» **Do this**:
Rewrite these lines with "vernacular name" substituted for "common name" throughout all the records, leaving everything else unchanged.

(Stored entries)
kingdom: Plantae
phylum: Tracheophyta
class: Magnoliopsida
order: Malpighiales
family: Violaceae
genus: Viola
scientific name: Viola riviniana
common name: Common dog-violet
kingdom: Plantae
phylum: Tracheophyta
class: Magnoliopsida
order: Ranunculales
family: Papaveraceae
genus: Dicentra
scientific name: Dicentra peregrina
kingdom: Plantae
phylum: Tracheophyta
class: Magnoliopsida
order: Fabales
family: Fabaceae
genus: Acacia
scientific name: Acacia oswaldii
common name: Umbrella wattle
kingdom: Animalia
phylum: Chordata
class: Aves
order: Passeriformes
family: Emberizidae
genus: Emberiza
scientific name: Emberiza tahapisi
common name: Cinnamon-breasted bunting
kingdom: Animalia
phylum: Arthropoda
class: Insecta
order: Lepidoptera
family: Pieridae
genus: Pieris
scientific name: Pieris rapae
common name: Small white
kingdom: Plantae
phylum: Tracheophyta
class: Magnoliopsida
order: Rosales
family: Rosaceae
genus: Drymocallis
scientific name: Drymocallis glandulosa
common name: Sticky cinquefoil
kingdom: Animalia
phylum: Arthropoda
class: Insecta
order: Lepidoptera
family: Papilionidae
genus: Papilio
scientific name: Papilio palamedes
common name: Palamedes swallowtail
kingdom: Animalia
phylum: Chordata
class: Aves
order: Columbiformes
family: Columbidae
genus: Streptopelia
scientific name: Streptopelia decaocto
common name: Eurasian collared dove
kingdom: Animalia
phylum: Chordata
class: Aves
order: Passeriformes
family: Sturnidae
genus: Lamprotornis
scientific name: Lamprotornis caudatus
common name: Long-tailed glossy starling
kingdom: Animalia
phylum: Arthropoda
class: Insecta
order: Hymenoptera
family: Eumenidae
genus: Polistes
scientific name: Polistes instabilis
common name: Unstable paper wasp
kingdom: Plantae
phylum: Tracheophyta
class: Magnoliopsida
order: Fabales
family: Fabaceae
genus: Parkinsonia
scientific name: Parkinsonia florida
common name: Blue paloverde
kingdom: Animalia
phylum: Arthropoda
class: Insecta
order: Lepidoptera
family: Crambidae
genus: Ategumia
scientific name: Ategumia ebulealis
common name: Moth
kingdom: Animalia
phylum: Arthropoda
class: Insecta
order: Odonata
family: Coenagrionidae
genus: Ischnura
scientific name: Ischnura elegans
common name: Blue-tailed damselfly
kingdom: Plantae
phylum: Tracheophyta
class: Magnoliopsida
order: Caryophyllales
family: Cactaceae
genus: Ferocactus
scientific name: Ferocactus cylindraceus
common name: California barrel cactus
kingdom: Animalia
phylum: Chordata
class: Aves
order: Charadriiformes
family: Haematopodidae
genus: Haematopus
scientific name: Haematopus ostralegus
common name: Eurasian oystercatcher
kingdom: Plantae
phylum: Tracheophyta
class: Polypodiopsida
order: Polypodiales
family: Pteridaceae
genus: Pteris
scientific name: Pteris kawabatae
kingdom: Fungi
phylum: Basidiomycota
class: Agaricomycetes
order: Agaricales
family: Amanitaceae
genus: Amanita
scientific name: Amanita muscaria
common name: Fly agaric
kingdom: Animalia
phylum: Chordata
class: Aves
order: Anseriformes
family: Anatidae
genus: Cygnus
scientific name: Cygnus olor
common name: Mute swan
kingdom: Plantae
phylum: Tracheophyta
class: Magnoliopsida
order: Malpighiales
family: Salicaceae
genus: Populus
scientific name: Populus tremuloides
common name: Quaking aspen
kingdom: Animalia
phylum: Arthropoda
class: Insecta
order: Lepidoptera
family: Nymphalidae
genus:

» **Reply to the exercise**:
kingdom: Plantae
phylum: Tracheophyta
class: Magnoliopsida
order: Malpighiales
family: Violaceae
genus: Viola
scientific name: Viola riviniana
vernacular name: Common dog-violet
kingdom: Plantae
phylum: Tracheophyta
class: Magnoliopsida
order: Ranunculales
family: Papaveraceae
genus: Dicentra
scientific name: Dicentra peregrina
kingdom: Plantae
phylum: Tracheophyta
class: Magnoliopsida
order: Fabales
family: Fabaceae
genus: Acacia
scientific name: Acacia oswaldii
vernacular name: Umbrella wattle
kingdom: Animalia
phylum: Chordata
class: Aves
order: Passeriformes
family: Emberizidae
genus: Emberiza
scientific name: Emberiza tahapisi
vernacular name: Cinnamon-breasted bunting
kingdom: Animalia
phylum: Arthropoda
class: Insecta
order: Lepidoptera
family: Pieridae
genus: Pieris
scientific name: Pieris rapae
vernacular name: Small white
kingdom: Plantae
phylum: Tracheophyta
class: Magnoliopsida
order: Rosales
family: Rosaceae
genus: Drymocallis
scientific name: Drymocallis glandulosa
vernacular name: Sticky cinquefoil
kingdom: Animalia
phylum: Arthropoda
class: Insecta
order: Lepidoptera
family: Papilionidae
genus: Papilio
scientific name: Papilio palamedes
vernacular name: Palamedes swallowtail
kingdom: Animalia
phylum: Chordata
class: Aves
order: Columbiformes
family: Columbidae
genus: Streptopelia
scientific name: Streptopelia decaocto
vernacular name: Eurasian collared dove
kingdom: Animalia
phylum: Chordata
class: Aves
order: Passeriformes
family: Sturnidae
genus: Lamprotornis
scientific name: Lamprotornis caudatus
vernacular name: Long-tailed glossy starling
kingdom: Animalia
phylum: Arthropoda
class: Insecta
order: Hymenoptera
family: Eumenidae
genus: Polistes
scientific name: Polistes instabilis
vernacular name: Unstable paper wasp
kingdom: Plantae
phylum: Tracheophyta
class: Magnoliopsida
order: Fabales
family: Fabaceae
genus: Parkinsonia
scientific name: Parkinsonia florida
vernacular name: Blue paloverde
kingdom: Animalia
phylum: Arthropoda
class: Insecta
order: Lepidoptera
family: Crambidae
genus: Ategumia
scientific name: Ategumia ebulealis
vernacular name: Moth
kingdom: Animalia
phylum: Arthropoda
class: Insecta
order: Odonata
family: Coenagrionidae
genus: Ischnura
scientific name: Ischnura elegans
vernacular name: Blue-tailed damselfly
kingdom: Plantae
phylum: Tracheophyta
class: Magnoliopsida
order: Caryophyllales
family: Cactaceae
genus: Ferocactus
scientific name: Ferocactus cylindraceus
vernacular name: California barrel cactus
kingdom: Animalia
phylum: Chordata
class: Aves
order: Charadriiformes
family: Haematopodidae
genus: Haematopus
scientific name: Haematopus ostralegus
vernacular name: Eurasian oystercatcher
kingdom: Plantae
phylum: Tracheophyta
class: Polypodiopsida
order: Polypodiales
family: Pteridaceae
genus: Pteris
scientific name: Pteris kawabatae
kingdom: Fungi
phylum: Basidiomycota
class: Agaricomycetes
order: Agaricales
family: Amanitaceae
genus: Amanita
scientific name: Amanita muscaria
vernacular name: Fly agaric
kingdom: Animalia
phylum: Chordata
class: Aves
order: Anseriformes
family: Anatidae
genus: Cygnus
scientific name: Cygnus olor
vernacular name: Mute swan
kingdom: Plantae
phylum: Tracheophyta
class: Magnoliopsida
order: Malpighiales
family: Salicaceae
genus: Populus
scientific name: Populus tremuloides
vernacular name: Quaking aspen
kingdom: Animalia
phylum: Arthropoda
class: Insecta
order: Lepidoptera
family: Nymphalidae
genus:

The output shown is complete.